La discusión por la reforma del Código Penal atraviesa un momento de definiciones dentro del Gobierno nacional, aunque todavía sin una estrategia clara ni consensos internos consolidados. En la Casa Rosada persisten diferencias sobre el alcance de la iniciativa y el modo en que será enviada al Congreso, en un escenario atravesado tanto por cuestiones técnicas como por tensiones políticas.
La iniciativa forma parte de la agenda oficial desde antes de la llegada de Juan Bautista Mahíques al Ministerio de Justicia. Sin embargo, las divergencias se profundizaron en las últimas semanas y dejaron al descubierto distintas interpretaciones sobre la directiva inicial del presidente Javier Milei.
De acuerdo con fuentes oficiales, durante el verano el mandatario planteó la necesidad de impulsar una reforma amplia del Código Penal vigente, pero sin avanzar en la redacción de un texto completamente nuevo. La decisión respondió, en gran medida, a motivos políticos: la elaboración de un nuevo código implicaría reabrir debates sensibles —como el aborto— que el oficialismo busca evitar en esta etapa.
En ese contexto, dentro del Ejecutivo sostienen que la idea de un “nuevo código” tuvo más peso en el plano discursivo que en el jurídico, y que el objetivo central es introducir modificaciones profundas sin reemplazar íntegramente la normativa actual.
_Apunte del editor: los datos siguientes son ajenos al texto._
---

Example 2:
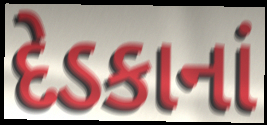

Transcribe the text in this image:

દેડકાનાં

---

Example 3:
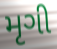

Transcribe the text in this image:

મૃગી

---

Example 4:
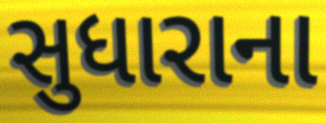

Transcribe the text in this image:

સુધારાના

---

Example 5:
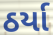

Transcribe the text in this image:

ઠર્યા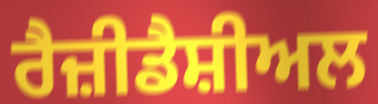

No obstante, tras la salida de Mariano Cúneo Libarona del Gabinete, las diferencias sobre cómo instrumentar esa reforma se hicieron más visibles.
Sectores cercanos al asesor presidencial Santiago Caputo cuestionan el rumbo adoptado por Mahíques y lo acusan de haber interpretado la instrucción presidencial en función de su propio esquema: avanzar primero con un proyecto acotado y postergar una reforma integral para una etapa posterior.
Desde el Ministerio de Justicia rechazan esa lectura y aseguran que ese fue, precisamente, el criterio acordado con el Presidente. En esa línea, explican que el texto reducido ya se encuentra en la Secretaría de Legal y Técnica a la espera de la firma presidencial para ser remitido al Congreso, mientras que el resto de la reforma continúa en elaboración dentro de la cartera.
La controversia se intensificó tras la circulación de versiones que indicaban que el Gobierno podría avanzar con el envío de una reforma completa. Sin embargo, desde Justicia desmintieron esa posibilidad y ratificaron que, por el momento, no está previsto remitir un nuevo Código Penal en su totalidad.
La disputa, de todos modos, trasciende el plano técnico. El debate quedó atravesado por la interna política entre los sectores cercanos a Karina Milei y al propio Caputo por el control del área de Justicia. En ese marco, en Balcarce 50 reconocen que aún no existe una hoja de ruta definida ni un acuerdo político sólido que garantice el tratamiento parlamentario del proyecto.
Por ahora, la alternativa que gana terreno es el envío de una reforma parcial al Senado en el mediano plazo. Esta versión incluiría modificaciones consideradas más viables desde el punto de vista político y legislativo, como el endurecimiento de penas y la incorporación de nuevas tipificaciones vinculadas a delitos migratorios, estafas piramidales, “viudas negras”, salideras, entraderas, motochorros, grooming, abuso sexual infantil, el uso de armas en cárceles y picadas ilegales.
En paralelo, la discusión sobre una reforma integral del Código Penal continúa abierta y sin definiciones concretas. Aunque el Gobierno insiste en que el proyecto no fue descartado, lo cierto es que su avance permanece condicionado por una interna que, por ahora, mantiene en suspenso una de las reformas estructurales más relevantes de la agenda oficial.